### GIVEN DATA
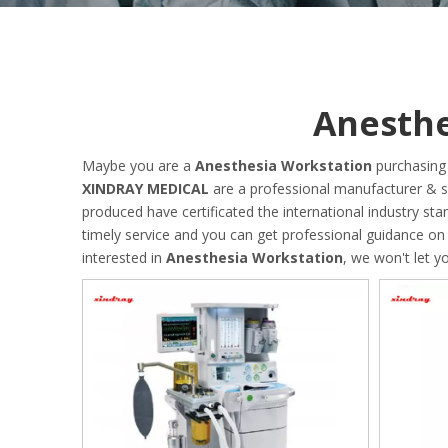
Anesthe
Maybe you are a
Anesthesia Workstation
purchasing 
XINDRAY MEDICAL
are a professional manufacturer & s
produced have certificated the international industry s
timely service and you can get professional guidance o
interested in
Anesthesia Workstation
, we won't let 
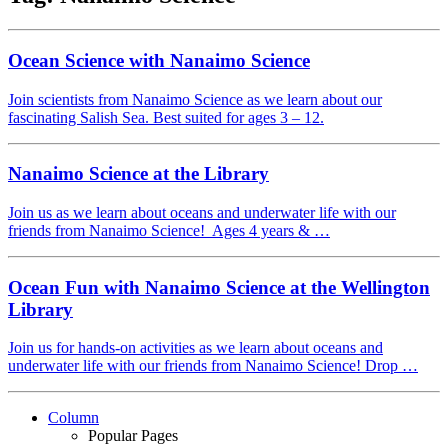
Ocean Science with Nanaimo Science
Join scientists from Nanaimo Science as we learn about our
fascinating Salish Sea. Best suited for ages 3 – 12.
Nanaimo Science at the Library
Join us as we learn about oceans and underwater life with our
friends from Nanaimo Science! Ages 4 years & …
Ocean Fun with Nanaimo Science at the Wellington
Library
Join us for hands-on activities as we learn about oceans and
underwater life with our friends from Nanaimo Science! Drop …
Column
Popular Pages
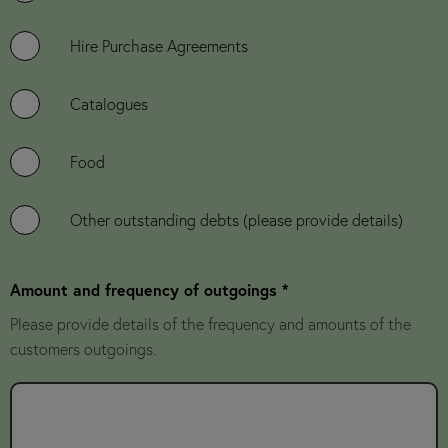
Hire Purchase Agreements
Catalogues
Food
Other outstanding debts (please provide details)
Amount and frequency of outgoings *
Please provide details of the frequency and amounts of the
customers outgoings.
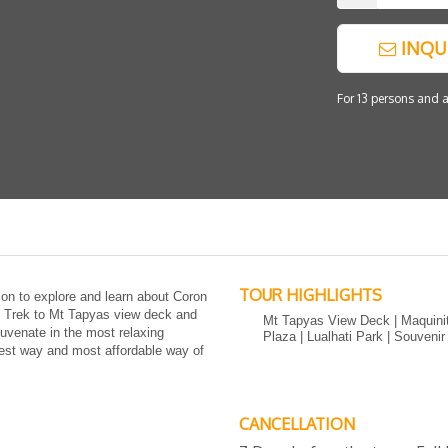
INQU
For 13 persons and a
TOUR HIGHLIGHTS
ion to explore and learn about Coron
e. Trek to Mt Tapyas view deck and
Mt Tapyas View Deck | Maquinit
juvenate in the most relaxing
Plaza | Lualhati Park | Souveni
iest way and most affordable way of
CANCELLATION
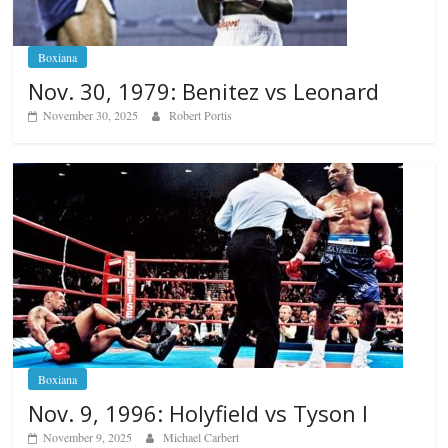
Boxiana
Nov. 30, 1979: Benitez vs Leonard
November 30, 2025
Robert Portis
Boxiana
Nov. 9, 1996: Holyfield vs Tyson I
November 9, 2025
Michael Carbert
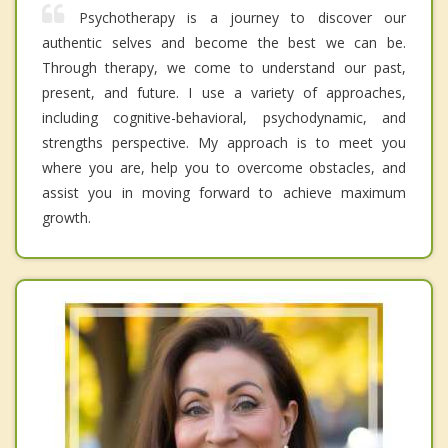
Psychotherapy is a journey to discover our
authentic selves and become the best we can be.
Through therapy, we come to understand our past,
present, and future. I use a variety of approaches,
including cognitive-behavioral, psychodynamic, and
strengths perspective. My approach is to meet you
where you are, help you to overcome obstacles, and
assist you in moving forward to achieve maximum
growth.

### ABOUT THIS TASK
Print all records word for word, no images.

### ANSWER BOX
Anesthe
Maybe you are a
Anesthesia Workstation
purchasing 
XINDRAY MEDICAL
are a professional manufacturer & s
produced have certificated the international industry s
timely service and you can get professional guidance o
interested in
Anesthesia Workstation
, we won't let 
Ocean Science with Nanaimo Science
Join scientists from Nanaimo Science as we learn about our
fascinating Salish Sea. Best suited for ages 3 – 12.
Nanaimo Science at the Library
Join us as we learn about oceans and underwater life with our
friends from Nanaimo Science! Ages 4 years & …
Ocean Fun with Nanaimo Science at the Wellington
Library
Join us for hands-on activities as we learn about oceans and
underwater life with our friends from Nanaimo Science! Drop …
Column
Popular Pages
Hire Purchase Agreements
Catalogues
Food
Other outstanding debts (please provide details)
Amount and frequency of outgoings *
Please provide details of the frequency and amounts of the
customers outgoings.
INQU
For 13 persons and a
TOUR HIGHLIGHTS
ion to explore and learn about Coron
e. Trek to Mt Tapyas view deck and
Mt Tapyas View Deck | Maquinit
juvenate in the most relaxing
Plaza | Lualhati Park | Souveni
iest way and most affordable way of
CANCELLATION
Boxiana
Nov. 30, 1979: Benitez vs Leonard
November 30, 2025
Robert Portis
Boxiana
Nov. 9, 1996: Holyfield vs Tyson I
November 9, 2025
Michael Carbert
Psychotherapy is a journey to discover our
authentic selves and become the best we can be.
Through therapy, we come to understand our past,
present, and future. I use a variety of approaches,
including cognitive-behavioral, psychodynamic, and
strengths perspective. My approach is to meet you
where you are, help you to overcome obstacles, and
assist you in moving forward to achieve maximum
growth.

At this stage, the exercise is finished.